Although in practice AutoMan and SurveyMan were both designed to make their backends pluggable, we have yet to implement an alternate backend for either because there simply aren’t any AMT competitors out there. There are plenty of crowdsourcing websites, but none are as programmable as AMT and few are as general. That is to say, all competitors appear to offer specialized labor markets and/or be designed for specialized work.

A known problem with the labor market on Amazon is that, even if you pay your workers minimum wage based on time actually spent on a task, they spend a significant amount of time searching for tasks. There are websites set up to facilitate this process, but it’s still time spent searching for work, instead of actually working. A major subfield of alternate approaches involves extracting work either voluntarily, or in contexts where non-monetary compensations make sense. Quizz uses Google’s advertising system to embed knowledge-mining quizzes in with its usual ads. Other approaches substitute consumer marketing tasks or questions for paywalls. In both cases, users are motivated by something other than payment.
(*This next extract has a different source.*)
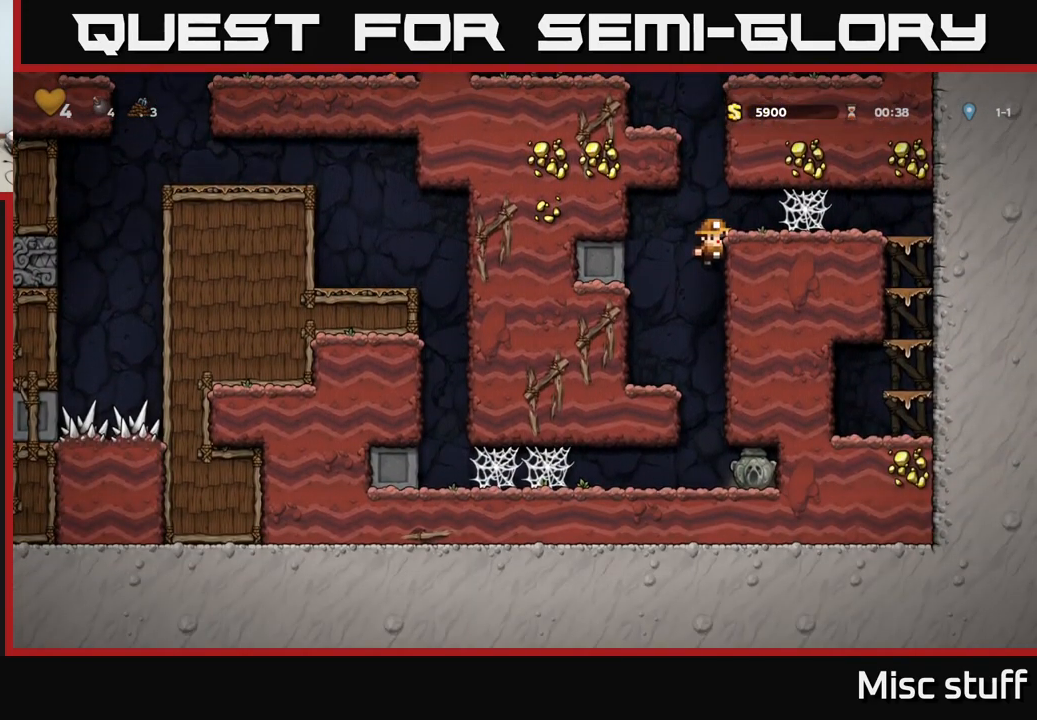
{"buttons": ["DPAD_DOWN"], "left_stick": "center", "events": []}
I’ve been wondering for a while whether thefacebook would be a good platform for our software. Although the general understanding is that respondents are anonymized, but we know this is not true. Researchers have assumed that workers are independent. Recent work out of MSR has found that some Indian workers actually collaborate on tasks. For these reasons, I think Facebook would be a perfectly reasonable alternate platform for crowd sourcing. In fact, I believe that Facebook is a better platform for crowdsourcing, since it overcomes ones of the major shortcomings of AMT — people are already hanging out there*. Rather than appeal to a populace that is explicitly looking for work, sometimes as a primary source of income, we would like to instead use a Facebook to tap into people’s excess capacity**.
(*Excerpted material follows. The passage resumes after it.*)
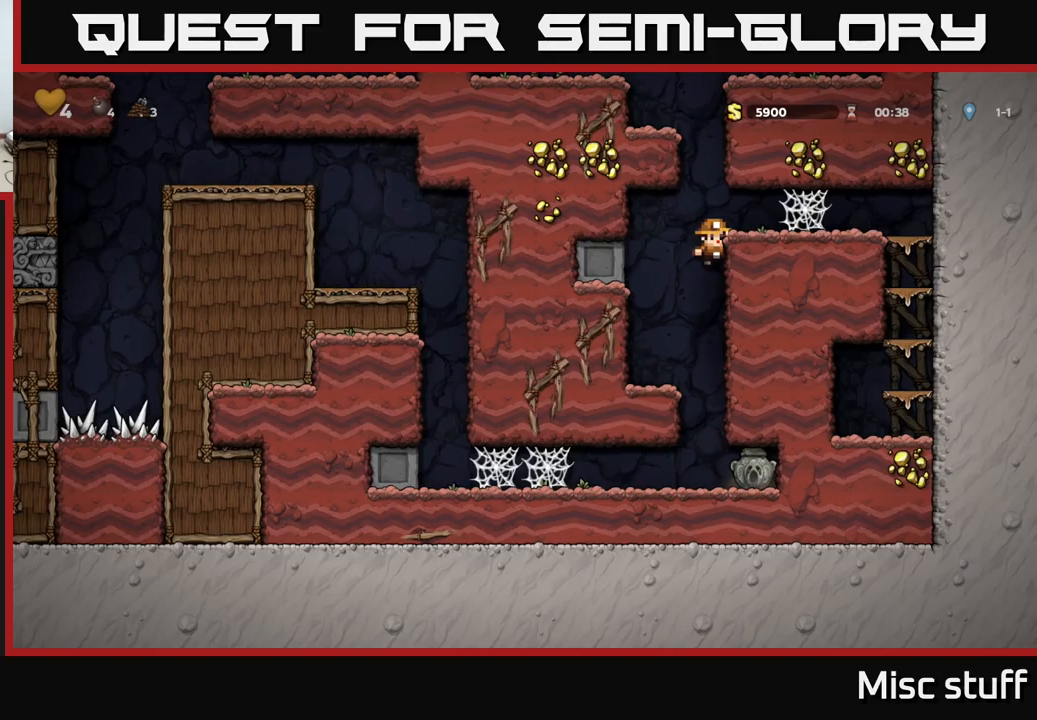
{"buttons": ["DPAD_DOWN"], "left_stick": "center", "events": []}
Since Facebook doesn’t currently have a crowdsourcing interface, could we mock up a substitute using what’s already available? Amazon currently handles listing, pool management, payment, presentation, and offers a sandboxed version of AMT for testing. A minimal implementation would involve hosting our own *Man servers and just using Facebook advertising to recruit workers. However, this diverts the user away from the Facebook ecosystem, which defeats the purpose of using Facebook in the first place (for example, we could just as easily use Google AdWords instead).

To keep users in the ecosystem, we could write a SurveyMan app***. I looked into this briefly, and while it isn’t as integrated into the main Facebook experience as I’d want, it’s closer than routing users to an outside website. We could use Facebook advertising to do the initial recruitment and then use wall updates to bootstrap that process. If Facebook advertising provided a way to target ads to particular demographics, we would have a better time with bias in our sample.

* Admittedly, I am not a regular user of thefacebook. I've heard the "so and so spends their whole day on facebook" complaint, but I really don't know how common this is. Consequently, this post is predicated on the idea that thefacebook is a place where people spend a lot of time, not doing work. I have heard that this is less the case since mobile became ubiquitous.

** TBH, I think the cult of excess capacity is unethical, but for the sake of capitalism and this blog post, let's assume it isn't. I will save a discuss of ethics and excess capacity later.

** Word on the street is that no one actually uses these things anyway...